Anne’s expression answered his question.

“Stand back then.”

He aimed a kick at the base of the handle and it splintered but held.

A second broke the door handle off completely.

A third and the door opened a small way, pushing against Joe’s prone body.

Tommy placed his shoulder in the gap and levered it wide enough to slip though.

He immediately dropped to his knees and placing his ear close to Joe’s mouth, looked for a pulse.

Anne peered in through the opening.

On top of Joe’s bed were a number of paper chemist bags and a small pile of brown pill bottles.

He must have been stockpiling his medications, she thought, and mentally ran through what he might have taken.

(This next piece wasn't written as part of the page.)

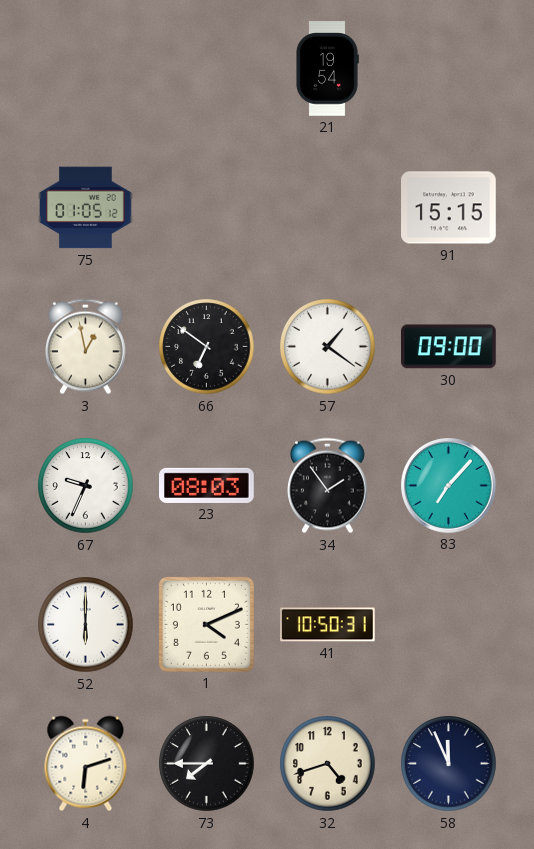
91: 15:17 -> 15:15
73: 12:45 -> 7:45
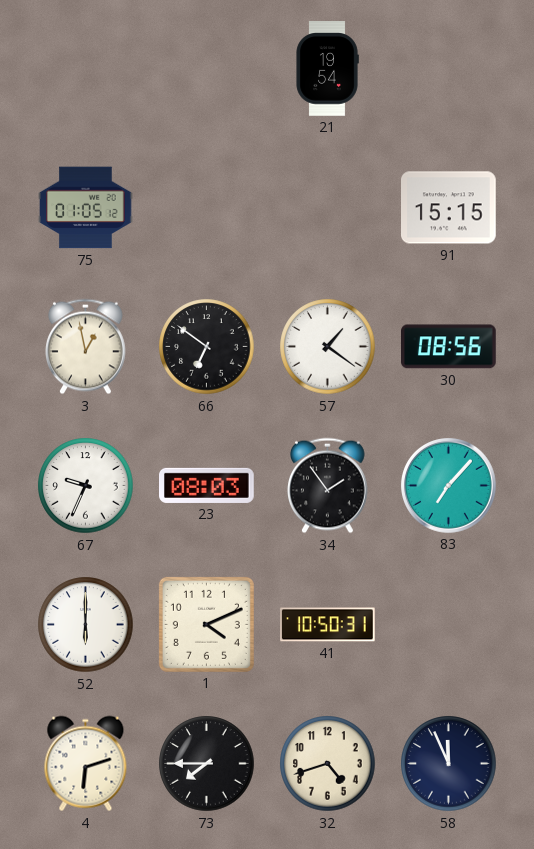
30: 09:00 -> 08:56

Rita Sweeney now arrived on the landing.

“Antidepressants,” said Anne, aloud but to herself.

“Will one of the two of youse phone an ambulance… he’s still breathing!” shouted Tommy from inside the room.

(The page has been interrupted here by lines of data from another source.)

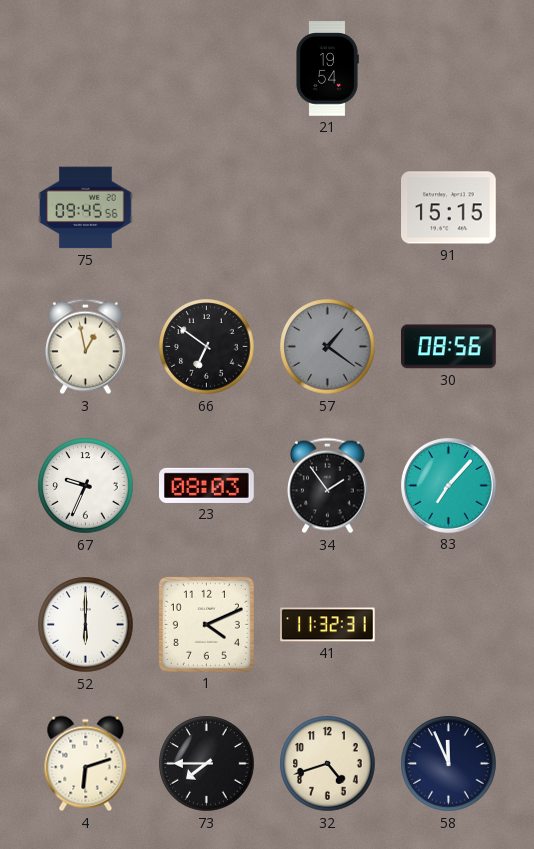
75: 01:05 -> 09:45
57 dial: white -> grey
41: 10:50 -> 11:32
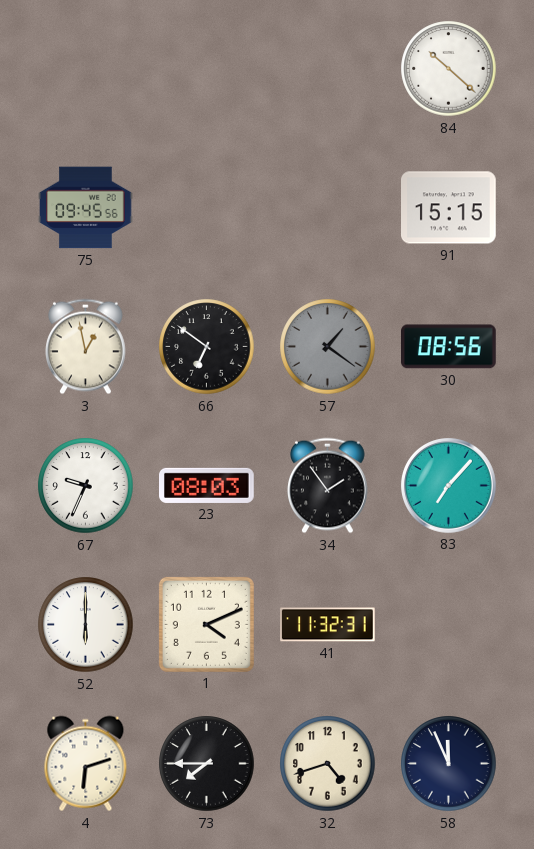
21: 19:54 -> none
84: none -> 10:22
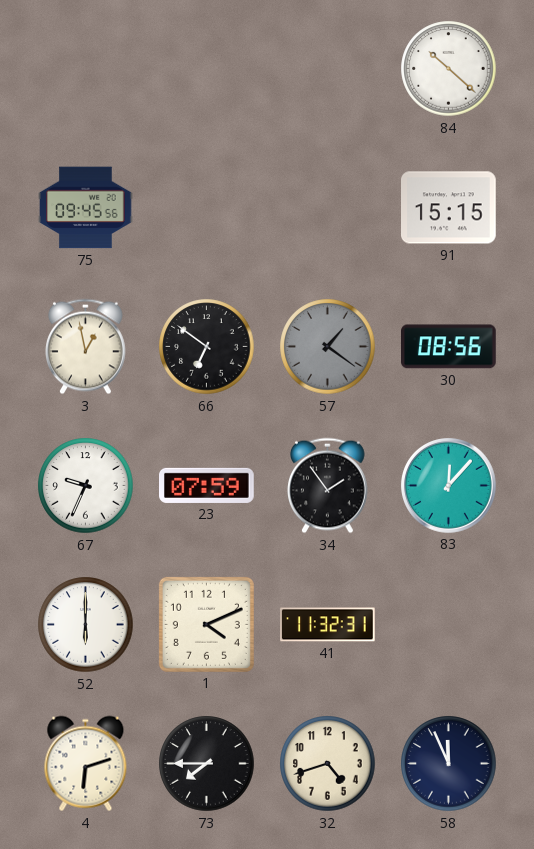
23: 08:03 -> 07:59
83: 7:07 -> 12:07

“I’ll do it,” said Anne. “Rita, will you keep an eye out for my mammy when she comes back and take her into your house?”

The operator asked her for the nature of the emergency.

Anne heard herself say, “My brother took an overdose.”

It came out of her sounding almost matter-of-fact.

“Just bear with me while I take a few details.”

She remembered Joe building her a doll’s house, carrying her on his shoulders down Royal Avenue, sitting up nights, caring for a sick dog he’d brought home.

“Do you know what he might have taken?”

She felt anger swell up inside her.

Resented these ‘by the numbers’ protocols.

Felt that her brother was being judged somehow.

How could they know what he’d been through?

What he’d had to endure?

The daily prolongation of a body and soul in torment, representing some kind of pitiful existence.

And they couldn’t even leave him that.

“He’s taken just about all that he could take,” she said and began to cry quietly.